KM Nurul Salsa Kandas di Selayar: 49 Selamat, 1 Tewas, dan 24 Hilang
Ilustrasi kapal tenggelam. Foto: youtube/SerbaBebas Collections
"Laporan awal kepada kami ada 50 orang. Namun setelah dikonfirmasi ternyata ada 74 orang penumpang," jelas Kepala Basarnas Makassar, Muhammad Arif Anwar, Kamis (16/7).
Arif menjelaskan kapal tersebut bertolak dari Pulau Jampea pada Rabu (15/7) sekitar pukul 05.00 WITA. Di tengah perjalanan, kapal mengalami gangguan mesin hingga akhirnya tenggelam di perairan sekitar 43 mil laut dari Pelabuhan Benteng Selayar.
"Kapal mengalami gangguan mesin di tengah perjalanan pada posisi perairan barat Pulau Polassi," jelasnya.
Dalam operasi tersebut, kata Arif, KM Harapan Kita yang bergerak dari Pulau Jampea berhasil menemukan dan mengevakuasi sejumlah penumpang KM Nurul Salsa pada Kamis (16/7) sekitar pukul 04.00 WITA.
"Sebanyak 49 orang berhasil dievakuasi. Sementara ada 6 orang lainnya berhasil diselamatkan oleh kapal nelayan yang berada di sekitar lokasi kejadian dan dievakuasi menuju Pulau Polassi," bebernya.
Arif mengatakan berdasarkan data sementara, jumlah korban selamat dari kapal tenggelam tersebut sebanyak 49 orang, kemudian satu orang dilaporkan meninggal dunia.

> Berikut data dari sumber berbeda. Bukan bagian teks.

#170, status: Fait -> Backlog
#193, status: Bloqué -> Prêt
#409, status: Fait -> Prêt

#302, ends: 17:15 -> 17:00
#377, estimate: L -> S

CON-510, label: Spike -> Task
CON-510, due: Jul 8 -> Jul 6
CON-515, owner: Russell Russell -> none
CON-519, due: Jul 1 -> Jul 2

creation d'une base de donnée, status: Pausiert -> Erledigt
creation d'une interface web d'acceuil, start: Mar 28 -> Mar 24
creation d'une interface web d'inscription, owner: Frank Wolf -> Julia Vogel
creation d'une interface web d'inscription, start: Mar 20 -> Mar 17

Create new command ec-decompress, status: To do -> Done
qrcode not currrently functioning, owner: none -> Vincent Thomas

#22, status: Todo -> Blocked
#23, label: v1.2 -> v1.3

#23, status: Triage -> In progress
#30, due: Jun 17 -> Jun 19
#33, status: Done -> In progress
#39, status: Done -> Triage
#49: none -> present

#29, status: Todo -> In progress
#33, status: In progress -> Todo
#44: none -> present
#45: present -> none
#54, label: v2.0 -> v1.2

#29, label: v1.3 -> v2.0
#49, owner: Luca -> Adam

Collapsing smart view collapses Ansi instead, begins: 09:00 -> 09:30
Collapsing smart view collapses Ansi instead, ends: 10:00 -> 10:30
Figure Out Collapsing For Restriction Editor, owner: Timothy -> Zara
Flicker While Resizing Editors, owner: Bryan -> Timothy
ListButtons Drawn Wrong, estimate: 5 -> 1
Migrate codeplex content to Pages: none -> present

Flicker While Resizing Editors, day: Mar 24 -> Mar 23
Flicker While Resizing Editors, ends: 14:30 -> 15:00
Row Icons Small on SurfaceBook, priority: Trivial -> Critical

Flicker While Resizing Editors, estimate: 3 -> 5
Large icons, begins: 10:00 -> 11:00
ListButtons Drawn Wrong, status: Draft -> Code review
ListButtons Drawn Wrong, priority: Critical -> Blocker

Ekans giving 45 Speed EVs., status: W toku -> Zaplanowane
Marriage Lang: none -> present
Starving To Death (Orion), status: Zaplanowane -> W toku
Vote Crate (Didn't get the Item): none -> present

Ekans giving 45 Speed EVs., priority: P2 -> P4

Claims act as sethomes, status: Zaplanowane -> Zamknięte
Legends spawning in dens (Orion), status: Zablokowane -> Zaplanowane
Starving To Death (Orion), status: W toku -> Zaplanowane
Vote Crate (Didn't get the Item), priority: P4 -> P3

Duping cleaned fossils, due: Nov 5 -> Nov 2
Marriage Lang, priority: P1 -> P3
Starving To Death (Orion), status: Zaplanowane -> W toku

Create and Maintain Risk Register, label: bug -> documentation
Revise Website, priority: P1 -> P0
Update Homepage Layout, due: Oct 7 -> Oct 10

"Saat ini, tim SAR gabungan masih melakukan pencarian terhadap 24 orang yang belum ditemukan dengan total penumpang dan awak kapal sebanyak 74 orang," ujarnya.
Menurut Arif, seluruh unsur SAR gabungan masih terus melakukan upaya pencarian secara maksimal sesuai dengan prosedur operasi SAR.
"Tapi data korban ini masih belum valid, karena pihak tim SAR gabungan masih menunggu informasi dari pihak keluarga, dan mudah-mudahan tidak ada lagi laporan adanya pihak keluarga yang berada dalam kM Nurul Salsa tersebut," ungkapnya.